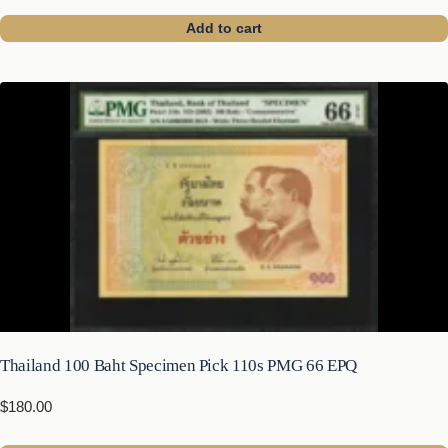
Add to cart
Thailand 100 Baht Specimen Pick 110s PMG 66 EPQ
$
180.00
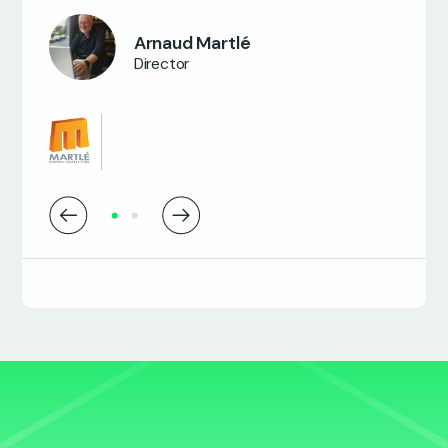
Nancy Salem
Business Transformation Manager
Arnaud Martlé
Director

□ □ □ □ □ □ □

▶ _Task item_
Please recast the lines in the records above as a Markdown table with two columns, Row and Line, one numbered row per line, skipping blank lines and leaving out the pictures.

▶ _Completed task_
| Row | Line |
|---|---|
| 1 | Add to cart |
| 2 | Thailand 100 Baht Specimen Pick 110s PMG 66 EPQ |
| 3 | $ |
| 4 | 180.00 |
| 5 | Nancy Salem |
| 6 | Business Transformation Manager |
| 7 | Arnaud Martlé |
| 8 | Director |